If you’ve been to Austin, you’ve probably seen a mural by Raul Valdez. They grace Capital Metro headquarters, the University of Texas’ School of Social Work (pictured), and Pan Am Recreation Center in East Austin, among other locales, and focus on themes of social justice and human rights. The 66-year-old artist led the Veterans Peace Convoy to Nicaragua in the 1980s and taught for 12 years at Austin Community College. His most recent project was a collaboration with the Iraqi Young Leader Exchange Program in which he introduced students to activism through painting.
“I remember coming across history books, and eventually I stumbled upon something that had to do with my cultural heritage. My family goes back to Texas forever. We’re from Texas before it was Texas. And I said, ‘Wait a minute, I didn’t know about this, why haven’t I learned this in school?’
“I felt we were being neglected. We would be punished for speaking Spanish, writing a hundred times on the board, ‘I must not speak Spanish, I must not speak Spanish.’ It was forced upon us, that European language.
“During high school I joined a rock and roll band. There was a big march in Del Rio in 1967 that I participated in, probably 3,000 people there. A friend of mine had a hearse that he used to help move our instruments, so at this march they had a funeral procession where the hearse was leading the way with a dead rabbit named Justice inside. They were going to go bury Justice. It was a pretty thrilling and motivating time. I’d never marched in a demonstration before, I’d never even seen one.

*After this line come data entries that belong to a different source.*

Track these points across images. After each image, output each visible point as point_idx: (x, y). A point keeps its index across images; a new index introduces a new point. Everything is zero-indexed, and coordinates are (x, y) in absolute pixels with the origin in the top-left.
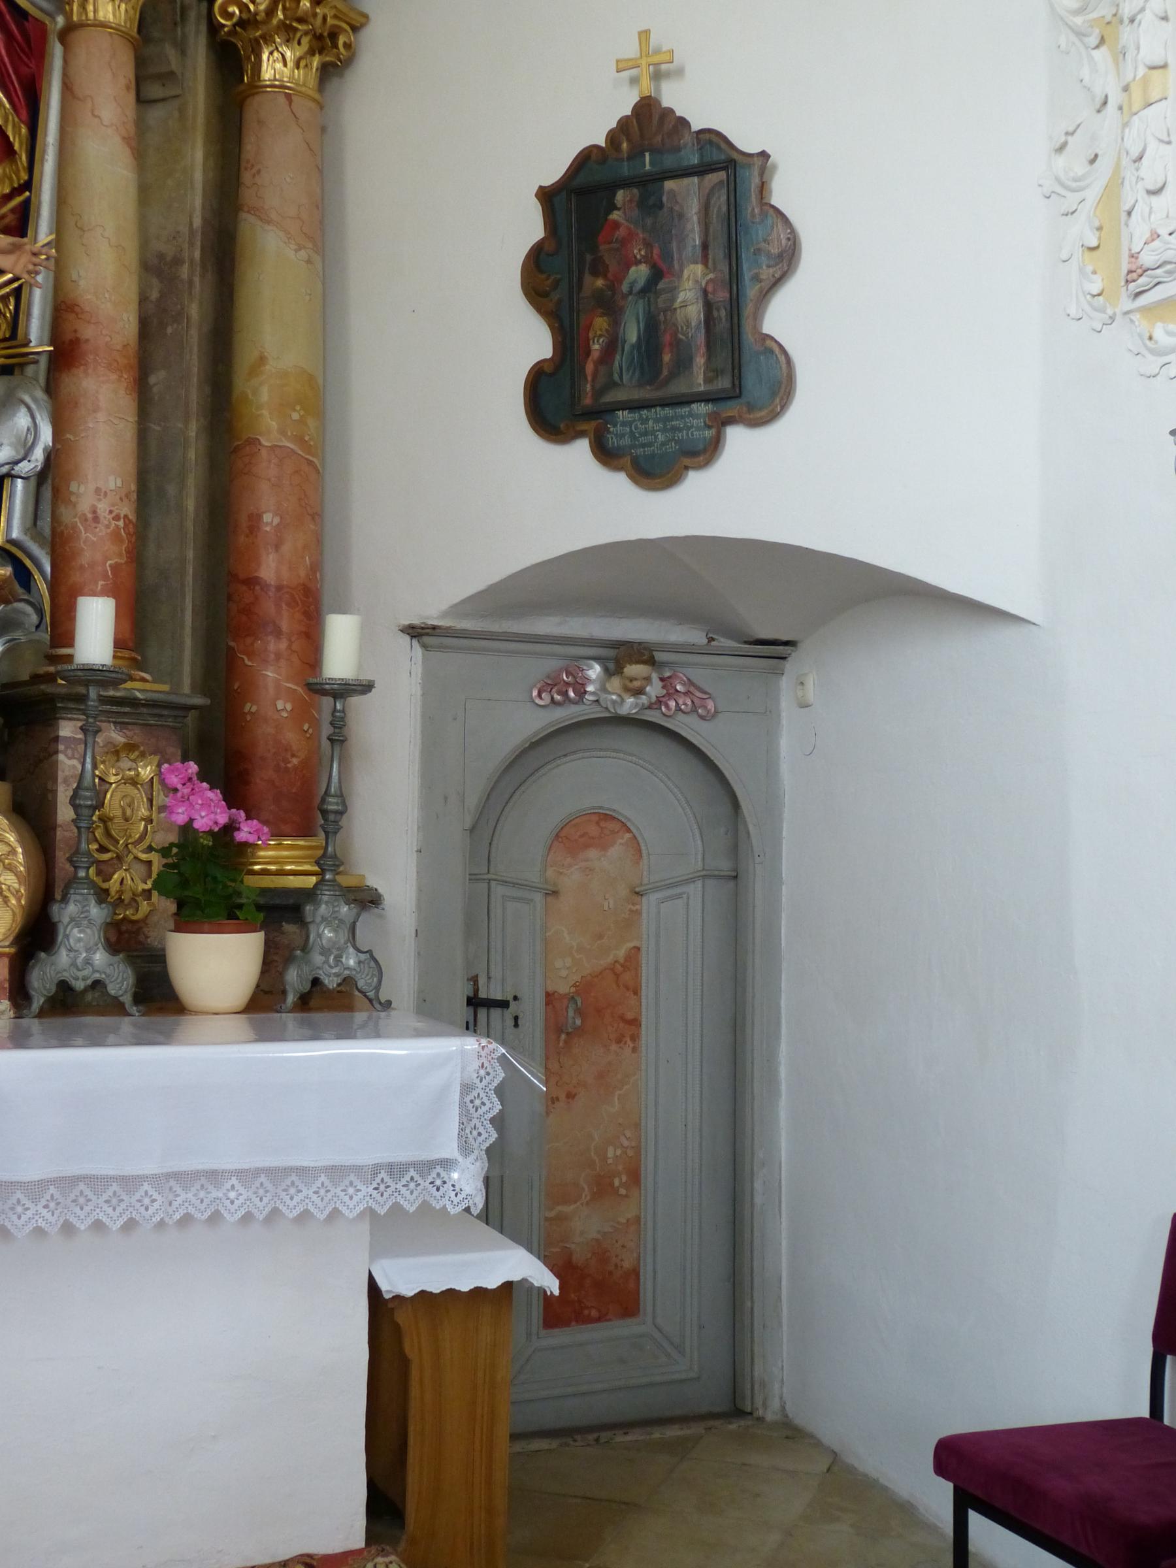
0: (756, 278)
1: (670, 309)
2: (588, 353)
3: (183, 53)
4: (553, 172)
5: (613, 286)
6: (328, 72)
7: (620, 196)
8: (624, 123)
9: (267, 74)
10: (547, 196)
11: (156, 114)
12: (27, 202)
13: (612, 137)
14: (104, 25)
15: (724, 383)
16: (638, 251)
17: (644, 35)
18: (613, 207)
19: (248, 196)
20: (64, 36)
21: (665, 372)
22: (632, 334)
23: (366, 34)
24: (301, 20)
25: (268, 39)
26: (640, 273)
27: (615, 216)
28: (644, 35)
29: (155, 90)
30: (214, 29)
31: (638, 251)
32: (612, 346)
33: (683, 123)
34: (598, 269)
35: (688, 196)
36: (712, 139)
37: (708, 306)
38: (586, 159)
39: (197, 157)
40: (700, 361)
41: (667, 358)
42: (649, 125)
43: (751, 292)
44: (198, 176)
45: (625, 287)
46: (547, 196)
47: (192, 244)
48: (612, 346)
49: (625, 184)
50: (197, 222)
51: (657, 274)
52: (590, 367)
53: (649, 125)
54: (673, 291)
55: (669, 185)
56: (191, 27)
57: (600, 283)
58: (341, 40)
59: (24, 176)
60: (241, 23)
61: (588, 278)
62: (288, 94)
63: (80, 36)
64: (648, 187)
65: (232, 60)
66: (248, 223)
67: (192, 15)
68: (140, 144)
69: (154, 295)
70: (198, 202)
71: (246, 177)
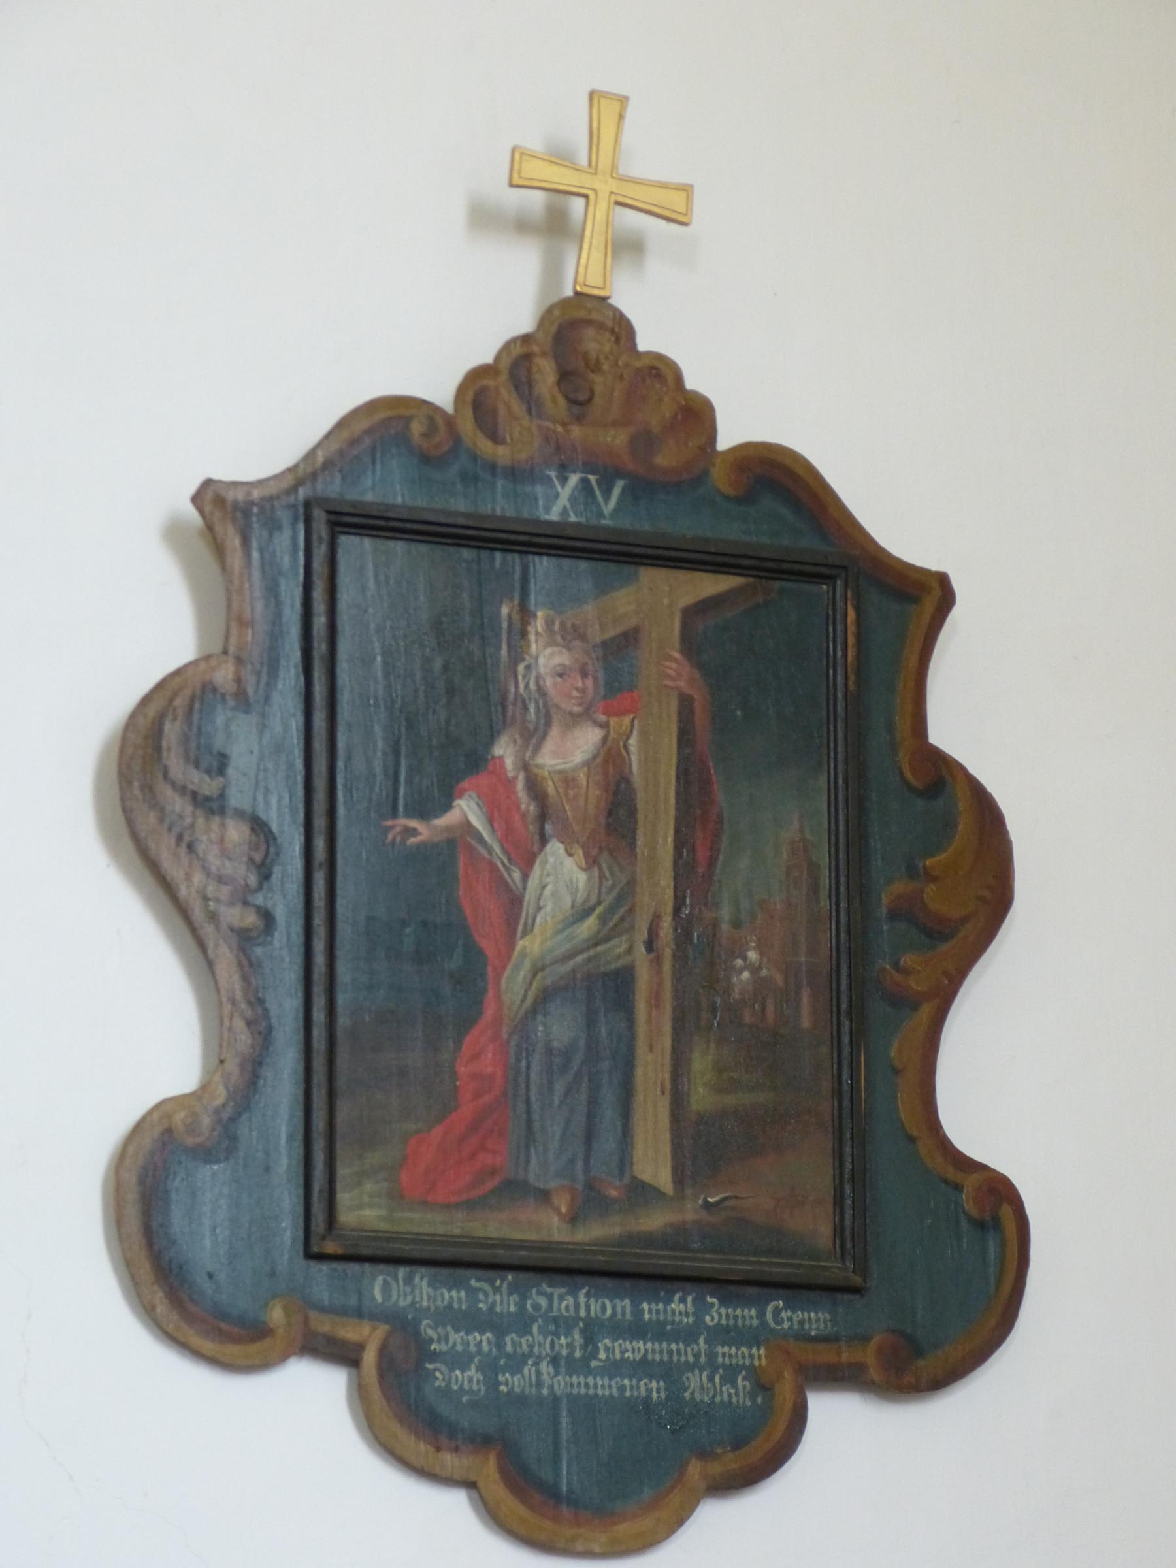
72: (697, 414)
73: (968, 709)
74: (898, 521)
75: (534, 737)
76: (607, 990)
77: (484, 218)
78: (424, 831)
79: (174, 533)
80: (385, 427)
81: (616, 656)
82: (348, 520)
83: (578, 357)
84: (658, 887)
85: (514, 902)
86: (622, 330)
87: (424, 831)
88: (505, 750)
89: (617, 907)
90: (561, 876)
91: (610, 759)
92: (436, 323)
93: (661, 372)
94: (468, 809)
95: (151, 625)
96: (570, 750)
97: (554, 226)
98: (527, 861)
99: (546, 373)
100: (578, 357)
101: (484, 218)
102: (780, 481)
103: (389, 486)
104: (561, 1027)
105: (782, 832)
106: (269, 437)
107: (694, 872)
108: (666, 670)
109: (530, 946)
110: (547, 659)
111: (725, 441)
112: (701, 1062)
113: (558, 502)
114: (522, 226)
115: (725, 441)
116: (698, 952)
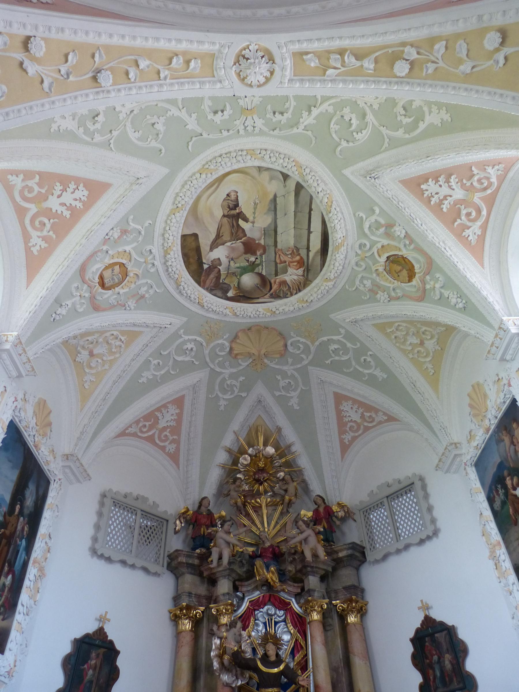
0: (460, 657)
1: (444, 666)
2: (430, 679)
3: (332, 619)
4: (412, 635)
5: (431, 662)
6: (362, 617)
7: (427, 639)
8: (423, 621)
9: (349, 621)
10: (412, 640)
11: (329, 633)
12: (307, 659)
13: (421, 625)
14: (316, 620)
15: (461, 685)
16: (434, 652)
17: (422, 601)
18: (426, 642)
19: (350, 649)
20: (309, 623)
21: (448, 683)
22: (438, 674)
23: (368, 605)
24: (354, 608)
25: (348, 613)
26: (435, 658)
27: (427, 644)
28: (422, 601)
29: (328, 628)
30: (338, 612)
31: (434, 652)
32: (435, 677)
33: (435, 620)
34: (427, 658)
35: (441, 637)
36: (442, 624)
37: (452, 664)
38: (418, 631)
39: (339, 642)
40: (455, 679)
41: (447, 679)
42: (428, 621)
43: (461, 660)
44: (340, 647)
45: (433, 661)
46: (412, 640)
47: (341, 663)
48: (435, 677)
49: (427, 636)
50: (341, 657)
51: (439, 658)
52: (431, 683)
53: (428, 621)
54: (444, 661)
55: (436, 635)
56: (333, 613)
57: (428, 661)
58: (363, 608)
59: (305, 652)
60: (343, 610)
61: (425, 660)
62: (354, 624)
63: (312, 623)
64: (432, 635)
65: (342, 618)
66: (351, 656)
67: (333, 610)
68: (327, 643)
69: (335, 676)
70: (341, 652)
71: (349, 645)
72: (107, 637)
73: (120, 662)
74: (118, 647)
75: (91, 661)
76: (91, 682)
77: (96, 619)
78: (82, 667)
79: (71, 641)
80: (87, 636)
81: (98, 656)
82: (84, 642)
83: (101, 632)
84: (96, 675)
85: (87, 674)
86: (104, 629)
87: (82, 667)
88: (89, 661)
89: (93, 675)
90: (91, 672)
91: (96, 663)
92: (91, 628)
93: (105, 633)
94: (86, 666)
95: (67, 649)
96: (93, 662)
97: (100, 620)
98: (89, 671)
99: (98, 632)
100: (101, 632)
101: (96, 619)
102: (111, 642)
103: (87, 640)
104: (88, 685)
105: (106, 670)
106: (79, 634)
107: (99, 673)
108: (101, 656)
109: (88, 677)
110: (93, 655)
111: (109, 639)
112: (96, 688)
113: (97, 642)
114: (99, 620)
115: (109, 639)
116: (98, 679)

“I eventually registered for college and continued playing in a band, which was a bad combination because I ended up getting drafted for flunking out. Almost everyone in my family served, and in a way … I felt it was my turn, that I had to go and serve, but there was resistance in me because it wasn’t the same. And I found out as soon as I got to Vietnam that it wasn’t. We didn’t belong there, in my opinion, but of course one of the most unpopular things is to be in favor of peace.
“I returned from Vietnam and studied the Mexican muralists of the Mexican Revolution and their service—the way they provided artwork, these didactic pieces that would educate people and inform them in a time when Mexico had been under a dictator for so long that few of the people read. Back then a lot of people didn’t know how to read, these murals served a purpose. They were an educational tool … they were informative historically, politically. They were about information that had been neglected and forgotten.
“So I was definitely influenced by that. When I came to Austin for graduate school I was into creative activism and how to apply it. We did a survey and started knocking on people’s doors. Of course we were going to change the world and make it all better. That was the idealist in me, and maybe a little too altruistic, but that approach works. It certainly helps to think that way and believe and have faith that we can contribute. Whenever I do a mural or public art piece, I hardly ever come up with my own ideas for the whole thing. Even for this mural for the School of Social Work, I interviewed people and asked people what they thought I should include, stories, ideas, issues. So I have a participatory project model that I employ. It seems to have been working out, because people assume ownership, they feel ownership with the pieces.”